We can take family history and touchback status into consideration when we review their new application and we can determine if these people will be a good candidate for citizenship applications, or whether their citizenship should remain in the repealed class.  Granted, this may run afoul of ex post facto prohibitions, so if need be we can apply it to only babies who will be born after this amendment is ratified.

Sure, this might be a costly undertaking, but the application costs for new babies’ citizenship should make up the cost.  Since we will not want to run a deficit on this program, we will have to make sure that we charge enough money to cover the application, genealogy reports and processing.

In the meantime, if only the children of undocumented workers are targeted, this will produce a permanent underclass in this society.  The repeal of the 14th Amendment will not create an exodus of our twelve million undocumented people.  Instead, it will create a class of people who work all day, but who do not possess certain basic rights which are recognized by the US Constitution.  It will create a system in which a certain class of our people are barred generation to generation from empowering themselves through commerce, community organizing, political speech and electoral participation.  This generational oppression will be encoded into the very document which is supposed to be a beacon of hope for the entire world: the US Constitution.

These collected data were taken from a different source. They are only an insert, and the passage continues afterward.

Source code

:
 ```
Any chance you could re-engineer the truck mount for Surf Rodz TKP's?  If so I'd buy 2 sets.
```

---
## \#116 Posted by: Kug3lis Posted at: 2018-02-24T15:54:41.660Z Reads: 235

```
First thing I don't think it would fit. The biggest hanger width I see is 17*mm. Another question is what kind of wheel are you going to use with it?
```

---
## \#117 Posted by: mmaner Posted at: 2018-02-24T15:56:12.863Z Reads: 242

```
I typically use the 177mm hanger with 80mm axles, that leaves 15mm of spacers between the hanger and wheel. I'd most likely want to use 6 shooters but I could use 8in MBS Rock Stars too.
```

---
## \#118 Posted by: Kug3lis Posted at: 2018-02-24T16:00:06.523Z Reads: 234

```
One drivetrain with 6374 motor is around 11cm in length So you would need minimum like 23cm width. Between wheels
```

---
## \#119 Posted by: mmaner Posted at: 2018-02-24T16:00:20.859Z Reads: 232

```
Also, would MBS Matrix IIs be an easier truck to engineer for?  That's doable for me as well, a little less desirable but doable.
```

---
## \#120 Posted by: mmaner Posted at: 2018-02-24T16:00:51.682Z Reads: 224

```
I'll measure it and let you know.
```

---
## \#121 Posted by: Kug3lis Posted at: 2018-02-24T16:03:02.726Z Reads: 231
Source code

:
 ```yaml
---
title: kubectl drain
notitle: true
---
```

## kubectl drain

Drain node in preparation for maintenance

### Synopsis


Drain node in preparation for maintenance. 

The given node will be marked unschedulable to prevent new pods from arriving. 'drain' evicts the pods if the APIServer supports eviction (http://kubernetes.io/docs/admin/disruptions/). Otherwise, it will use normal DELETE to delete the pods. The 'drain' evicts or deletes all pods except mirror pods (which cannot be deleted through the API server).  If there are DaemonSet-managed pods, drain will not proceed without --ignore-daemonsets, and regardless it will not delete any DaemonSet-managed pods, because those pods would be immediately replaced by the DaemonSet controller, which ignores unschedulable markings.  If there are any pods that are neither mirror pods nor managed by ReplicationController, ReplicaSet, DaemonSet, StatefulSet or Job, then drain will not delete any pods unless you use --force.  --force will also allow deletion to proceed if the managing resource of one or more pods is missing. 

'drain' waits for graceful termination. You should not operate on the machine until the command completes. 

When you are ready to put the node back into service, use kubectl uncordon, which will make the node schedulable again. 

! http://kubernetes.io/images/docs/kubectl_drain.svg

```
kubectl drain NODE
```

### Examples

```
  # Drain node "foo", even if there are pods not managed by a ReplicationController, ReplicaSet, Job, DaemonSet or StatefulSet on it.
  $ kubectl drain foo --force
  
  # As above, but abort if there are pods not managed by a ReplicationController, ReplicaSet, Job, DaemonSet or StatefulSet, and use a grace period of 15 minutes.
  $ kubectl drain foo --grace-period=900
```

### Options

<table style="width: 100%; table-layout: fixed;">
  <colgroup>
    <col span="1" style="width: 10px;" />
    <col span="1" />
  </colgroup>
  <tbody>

Imagine a world in which ICE agents are waiting patiently in the maternity ward of hospitals.  How else would one enforce Representative Duncan Hunter’s (R-CA) proposal in which both babies and parents would be deported.

Let me be clear, I am squarely against repealing the Fourteenth Amendment, but if we are going to repeal it, let us look at the ancestors of other crimes besides illegal entry.  Let us reconsider the citizenship of the ancestors of those who have created some of the worst crimes in human history.  After all, such a policy would not be race-based.  It would be behavior-based, just like they tell us about immigration policy..  That illegal slave traders, land thieves and Indian exterminators happen to be white is incidental.  The idea would be to evenhandedly cleanse our society of the ancestors of law breakers.

In the end, it is unlikely that repeal to the Fourteenth Amendment will gain much momentum.  It is an election sideshow.  We should continue to focus on just comprehensive immigration reform until we are victorious.